If a picture appears in the records below, drop it, and reproduce everything else exactly.

*** Begin section ***

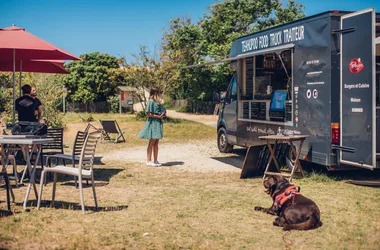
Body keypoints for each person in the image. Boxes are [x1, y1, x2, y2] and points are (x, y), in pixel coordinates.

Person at [138, 87, 166, 167]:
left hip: (158, 123)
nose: (160, 94)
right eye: (159, 93)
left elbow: (162, 110)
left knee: (156, 142)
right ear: (155, 93)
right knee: (152, 142)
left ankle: (156, 160)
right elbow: (148, 113)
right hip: (153, 122)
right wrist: (158, 117)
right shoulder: (151, 101)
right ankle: (148, 160)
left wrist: (163, 113)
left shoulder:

*** End section ***

__TASK ANSWER__:
Body keypoints for each person in the image. Boxes are [x1, y1, x2, y2] and points are (x, y), in pixel coordinates.

Person at [138, 87, 166, 167]:
left hip: (158, 123)
nose: (160, 94)
right eye: (159, 93)
left elbow: (162, 110)
left knee: (156, 142)
right ear: (155, 93)
right knee: (152, 142)
left ankle: (156, 160)
right elbow: (148, 113)
right hip: (153, 122)
right wrist: (158, 117)
right shoulder: (151, 101)
right ankle: (148, 160)
left wrist: (163, 113)
left shoulder:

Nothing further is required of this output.